Artificial Intelligence is helping solve the issue
For years, any scientific research into how people sleep has been predominantly conducted in laboratories, with patients restricted with wires, electrodes, sensors, and machines. Not the most calming or sleep-inducing of settings for a good sleeper, let alone someone who already has inherent difficulties. However, thanks to advancements in artificial intelligence and medical diagnostics, we may be able to delve deeper into our sleep problems in a non-invasive way using radio waves.
Dina Kabati and her team at MIT and Massachusetts General Hospital have found a way to use artificial intelligence to track a patients sleep cycle using a device that analyses the radio signals around the person’s body and translates them into the recognised sleep stages of awake, REM, deep and light sleep. The algorithm is 80% accurate in predicting the stages, which is about the same as a human sleep technician.
Sleep tracking and monitoring
The team has previously developed sensors that are able to monitor vital signs remotely, tracking a person’s health through the radio waves and analysing them. Much in a similar way the algorithm recognises the stages of sleep, this can determine indicators of a person’s health through breathing and pulse rates. Another sensor they have worked on is WiGait, which measures walking speeds, so when paired it can help doctors gain insight into cognitive health, cardiovascular diseases, and others. To apply this technology to the study of sleep is groundbreaking, and could help us learn more about sleep and preventative measures to some of the biggest health risks that come with not getting enough sleep.
These sensors aren’t available commercially – but, if you’re interested in using technology at home to help you sleep better, there’s plenty of inventions at your disposal. SleepScore Labs have been studying sleep for over a decade and now have a SleepScore app that works by monitoring your breathing rate and movement through the speaker and microphone on your smartphone, in turn processing this data into a sleep score, compared to others in your demographic – the report is shaping a personalised approach to improving your sleep.

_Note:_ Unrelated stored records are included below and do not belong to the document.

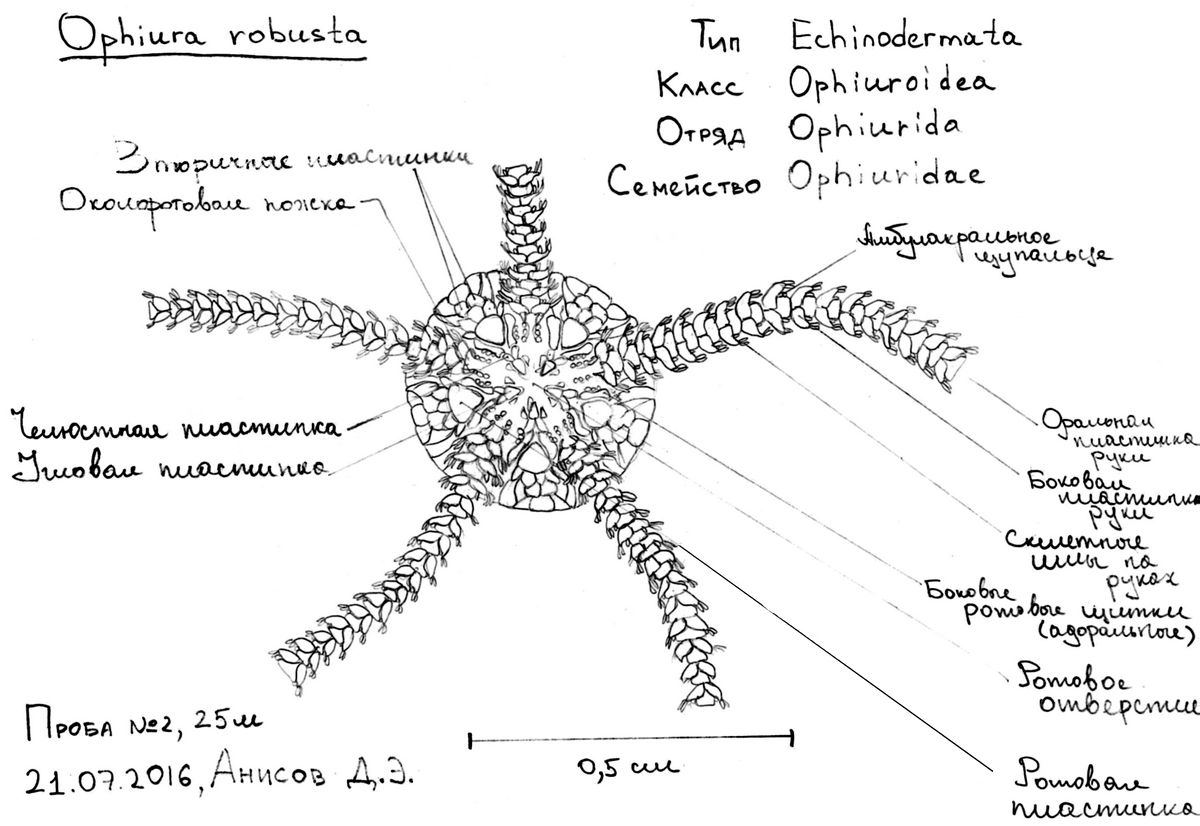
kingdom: Animalia
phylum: Echinodermata
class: Ophiuroidea
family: Ophiuridae
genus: Ophiura
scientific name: Ophiura robusta
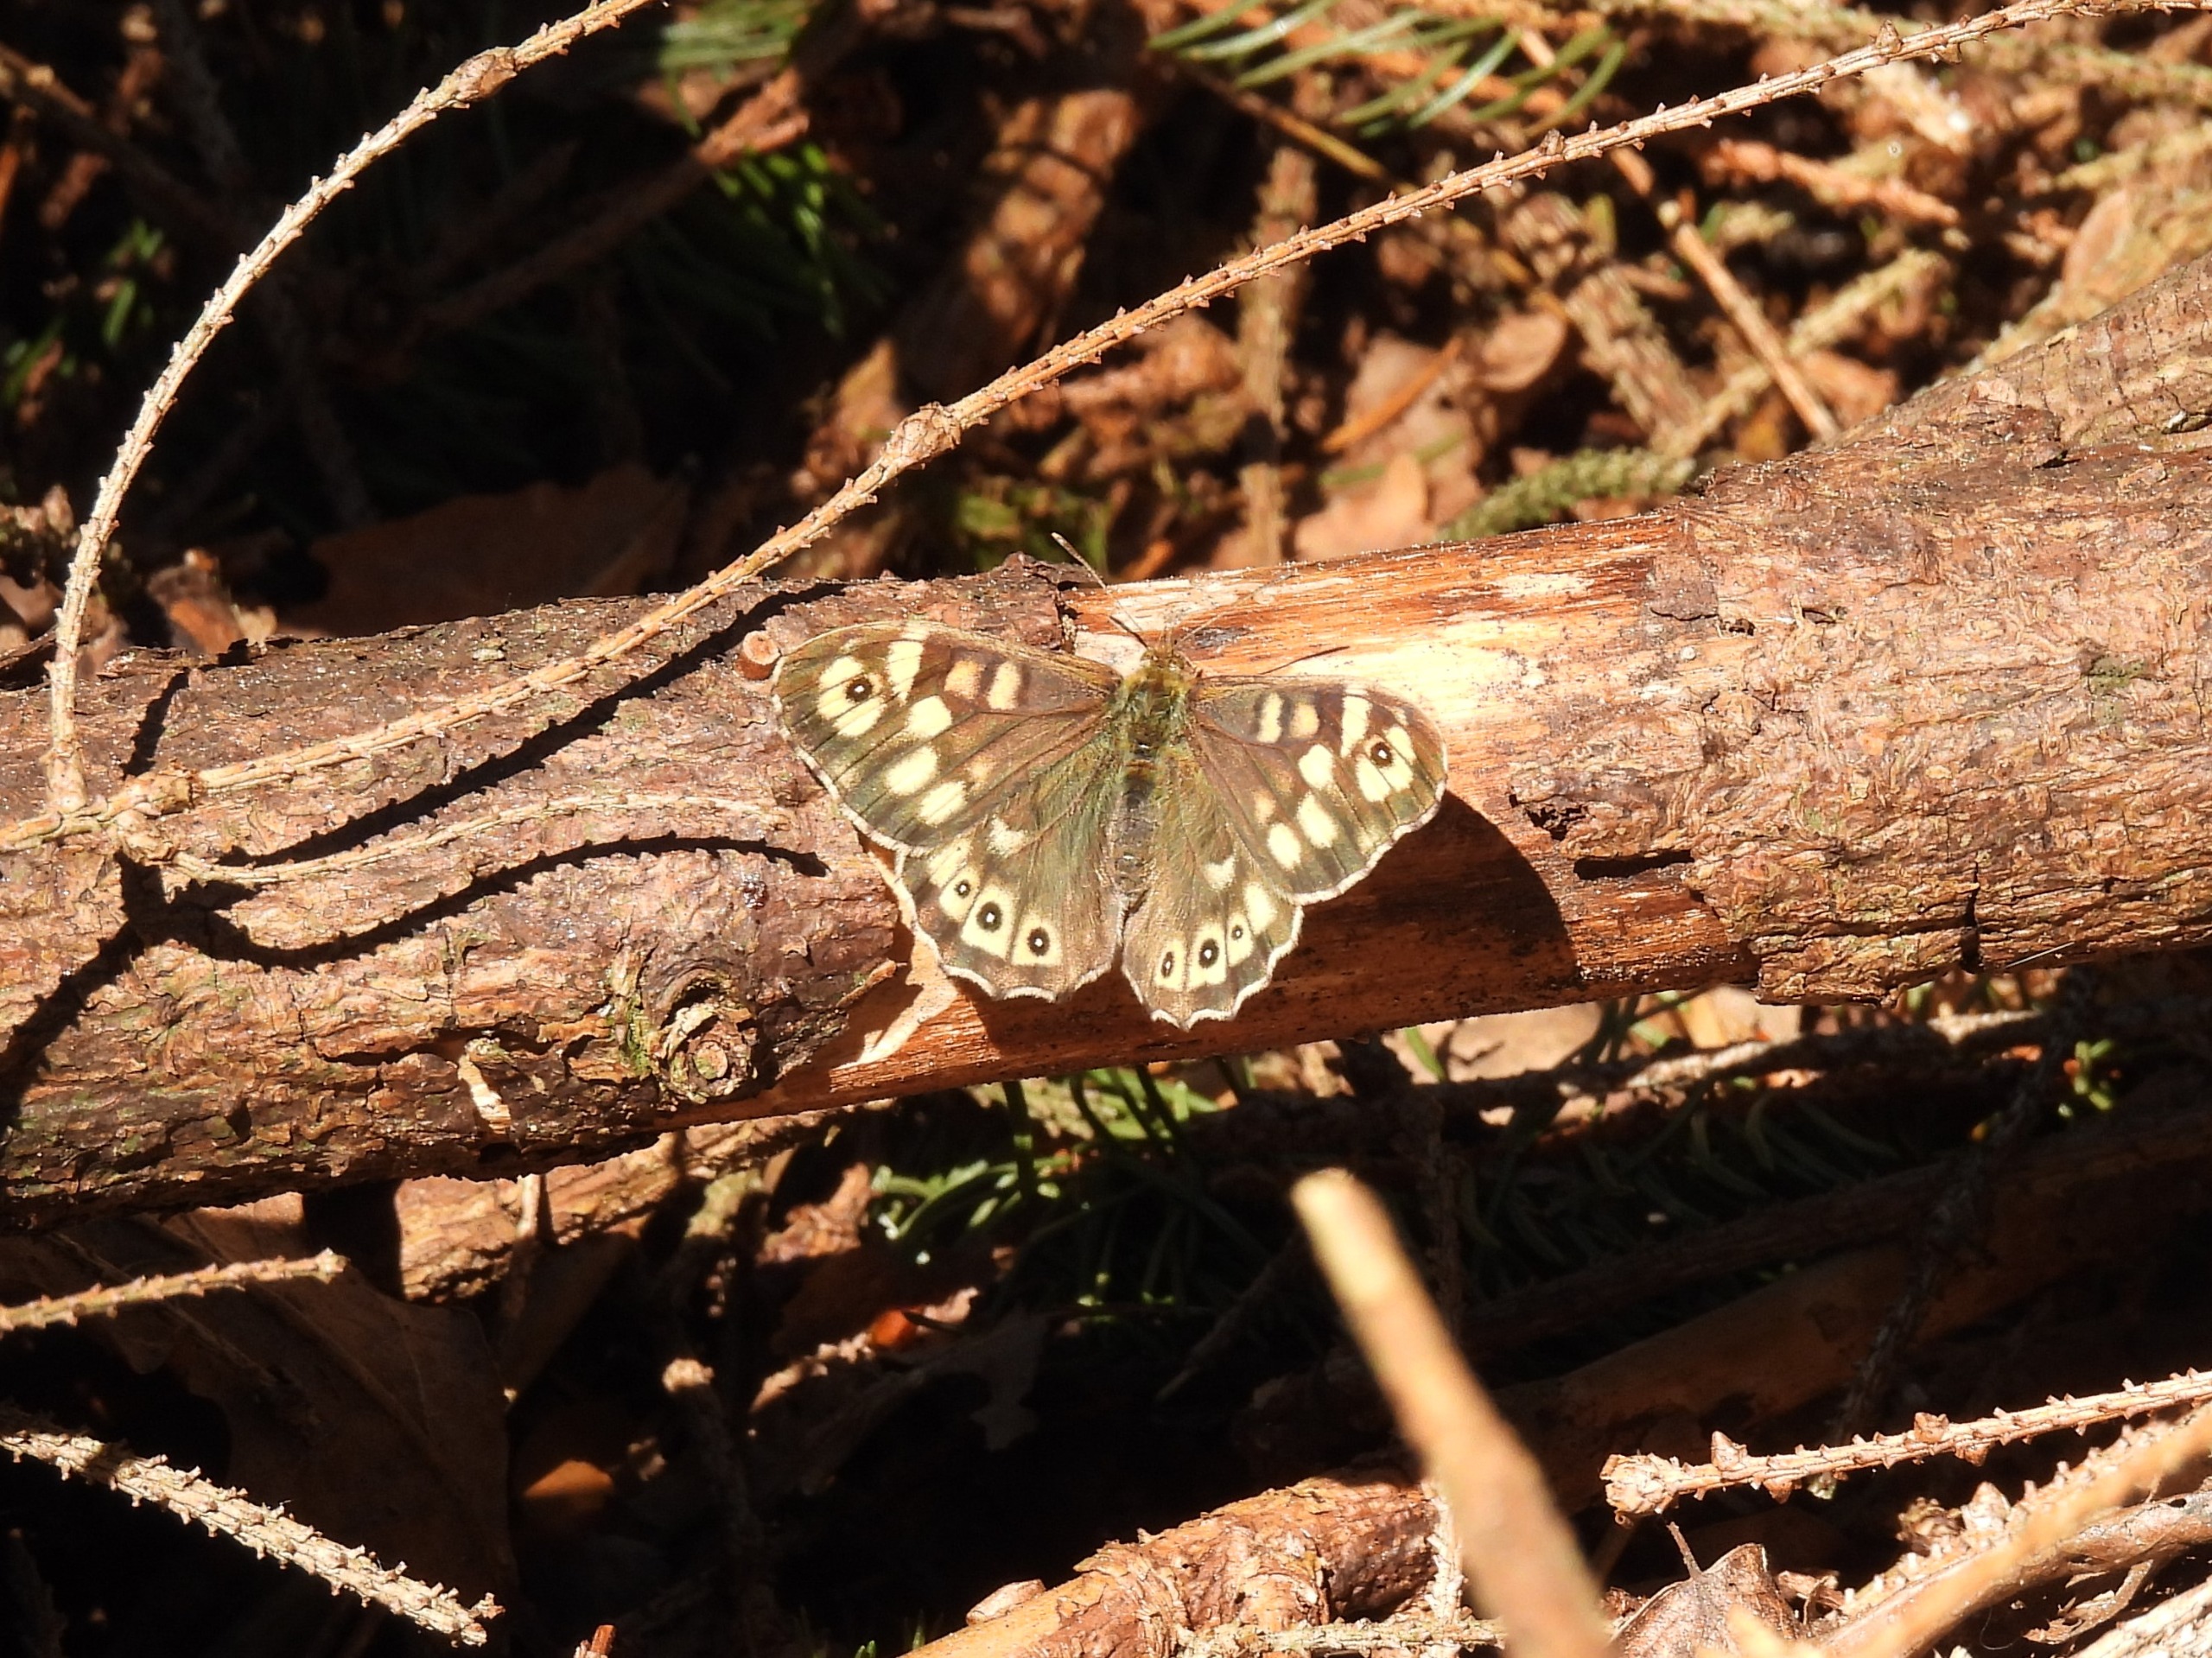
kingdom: Animalia
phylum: Arthropoda
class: Insecta
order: Lepidoptera
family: Nymphalidae
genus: Pararge
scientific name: Pararge aegeria
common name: Skovrandøje
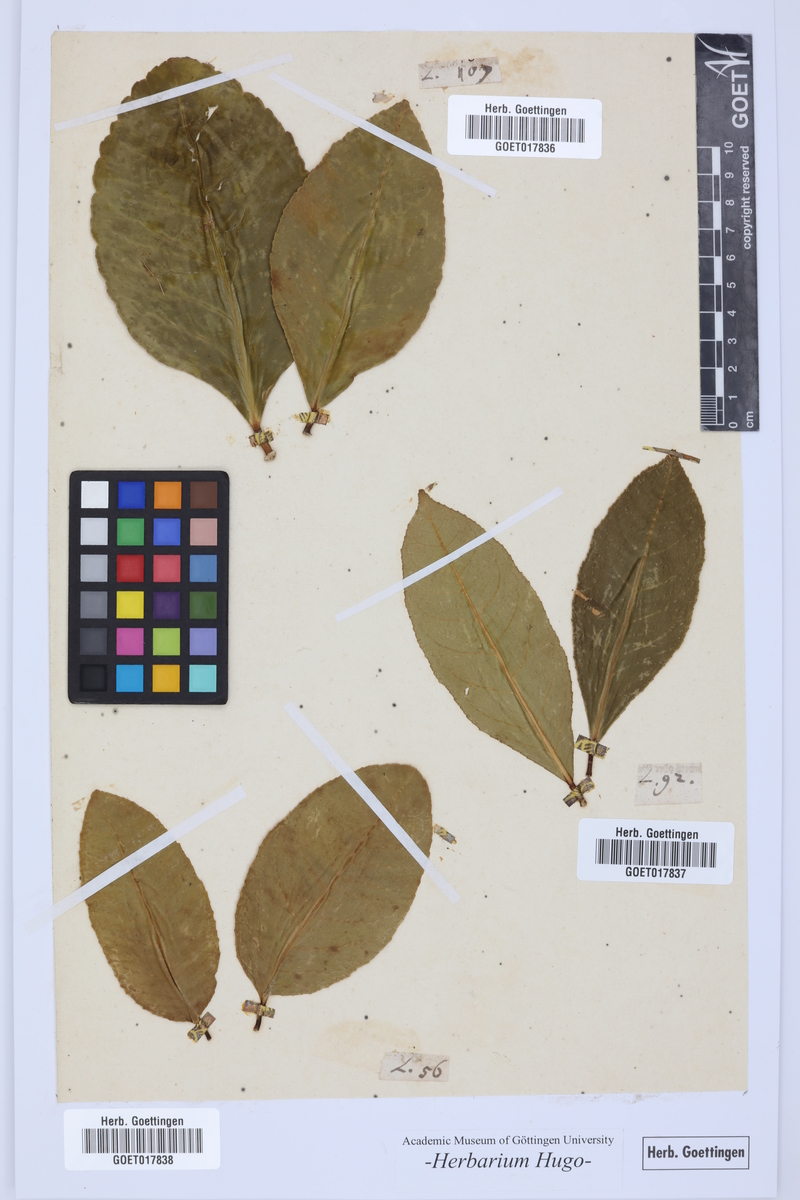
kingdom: Plantae
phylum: Tracheophyta
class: Magnoliopsida
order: Sapindales
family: Rutaceae
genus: Citrus
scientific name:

Is your mattress promoting a good nights sleep?
Comfort is another concern amongst many when it comes to sleep quality. There’s nothing worse than a mattress that doesn’t agree with you, leading to disrupted sleep, and postural problems. You can now track your sleep with the HEKA AI Mattress, which works by collecting data as you move throughout the night. The pressure distribution is then analysed according to your body movements and positioning. The mattress then adjusts to your movements, allowing for a more peaceful nights rest.
Going back natural sleep
Another company looking to help us sleep better is Dreem. They’ve designed a headband to monitor brain activity, movement and heart rate while sleeping in your own, usual sleeping environment. This data helps understand your sleep patterns better through machine learning and analysis of the data the sensors in the band read from the person. Amongst other functions, it emits sound stimulations to help maintain quality sleep, breathing exercises, and a smart alarm to trigger a more natural wake up. The data is then fed into a customised program to guide you into a better sleeping routine.
It’s recommended to stick to the same ‘sleeping hours’ where possible, limit the use of phones and televisions right before bed, and exercising in the day in order to promote a better night’s rest. Not just this but in my opinion, more employers need to recognise the importance of sleep and the impact it can have on the workforce. To promote this, they can make small steps such as not putting so much pressure on employees. Promoting down time outside of office times, and the limited use of work tech they may take home with them.
More people are beginning to recognise the importance of getting a good night’s sleep, and how it can impact our general health and wellbeing. I for one can’t wait to see how technology will continue to assist us in our quests for better sleep.